„Nastrojowe studium psychologiczne". „Dramat samotności i bezradności dwojga ludzi niezdolnych do podjęcia próby wspólnego życia". Tak mówiono o filmie przed laty. Ale i dziś zdania te znakomicie oddają ekranową atmosferę.
„Ostatni dzień lata" to intymny koncert na dwoje aktorów – Irenę Laskowską i Jana Machulskiego oraz doskonale zgraną młodą (w czasie kręcenia) ekipę. Teraz taką produkcję nazwalibyśmy eksperymentalną, wręcz niezależną. Chociaż powstawała w okresie, gdy każde działanie podlegało czujnej politycznej obserwacji.
Przyjaciele – reżyser Tadeusz Konwicki i operator Jan Laskowski – postanowili zrealizować film niemal bez pieniędzy.
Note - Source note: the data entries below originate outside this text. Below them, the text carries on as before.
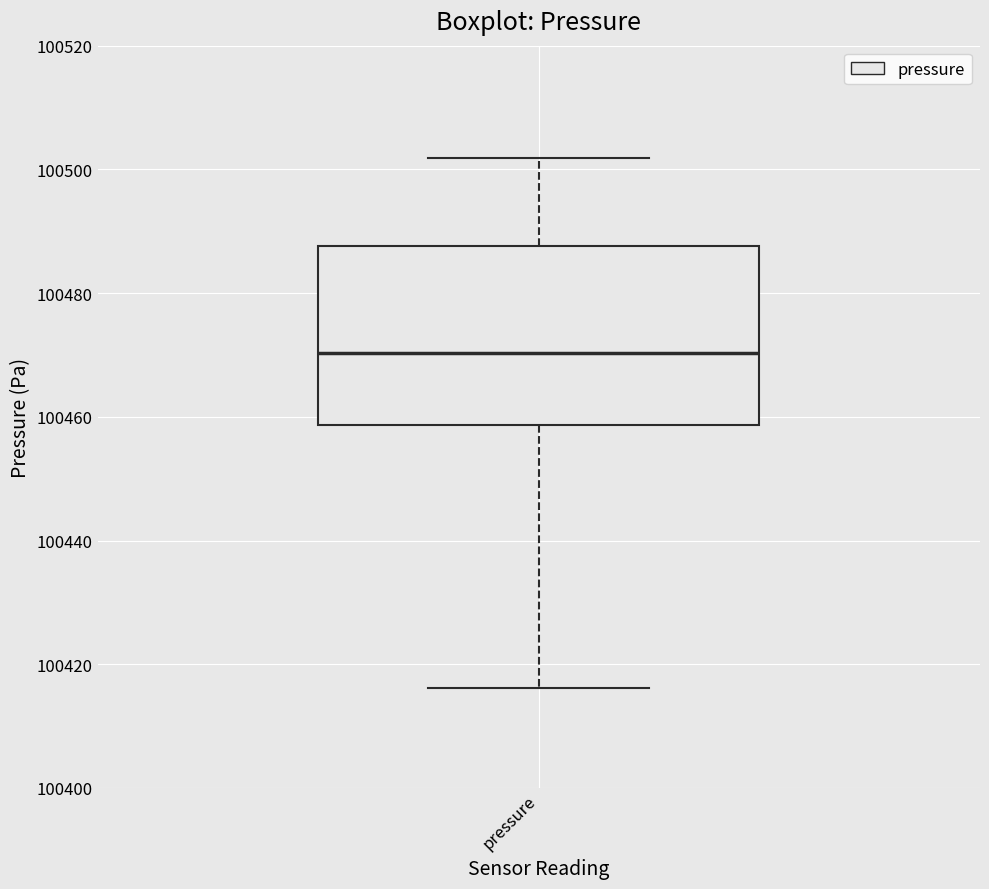

Where does the lower whisker of the box for pressure end on the y-axis? The values are not printed on the chart, so give them approximately, as read against the axis.

100416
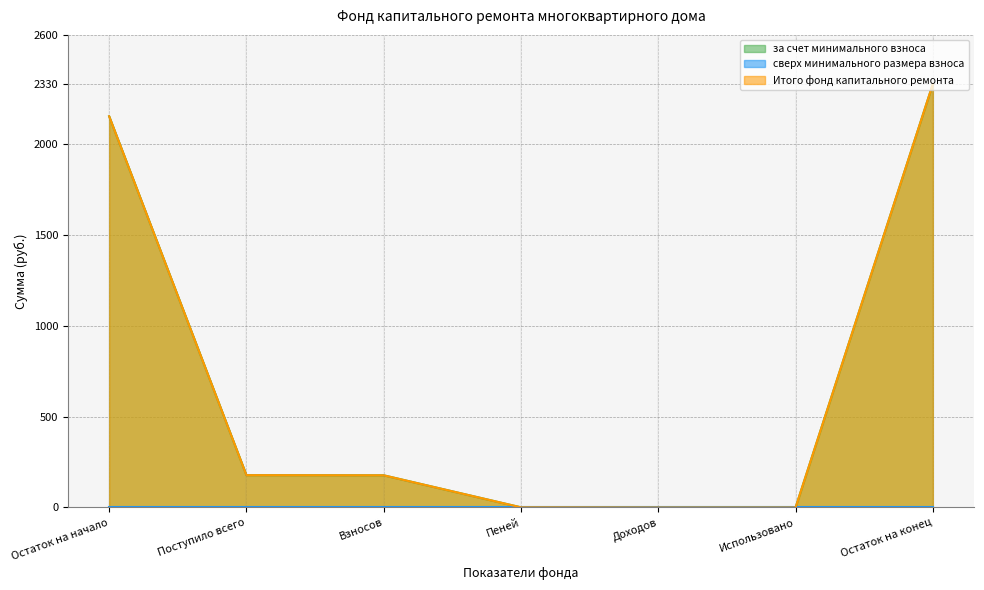

Is it true that Итого фонд капитального ремонта equals 61.0 at Поступило всего?

False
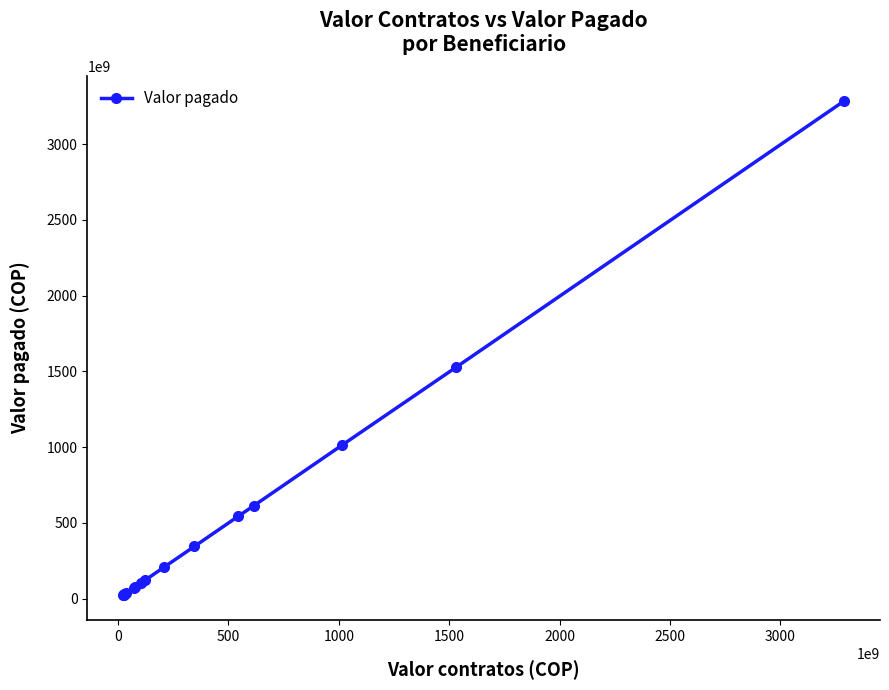

How many data points are less than 123532012000?

7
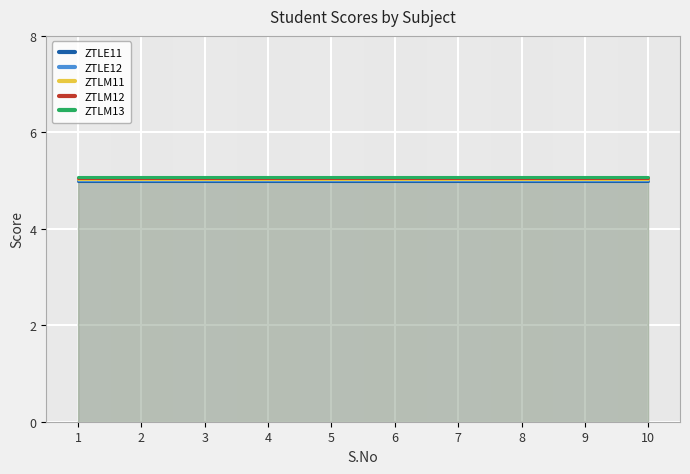

How many lines are shown in the chart?

5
Do projektu przekonali rodzeństwo Jana: Irenę i Jerzego, który pełnił funkcję kierownika produkcji, oraz młodziutkiego Jana Machulskiego.
Powstała prosta, a zarazem pulsująca podskórnymi emocjami historia. Oto chłopak spotyka na bezludnej plaży dojrzałą kobietę. Rozwijająca się powoli wzajemna fascynacja nie doprowadzi jednak do happy endu. Blokadą jest ciążące nad bohaterami piętno wojny i osobistych dramatów.
Współcześni młodzi ludzie znajdą w tej historii – ujętej w poruszające czarno-białe kadry – uniwersalną opowieść. O ludziach, którzy pomimo usilnych starań zejść się nie mogą.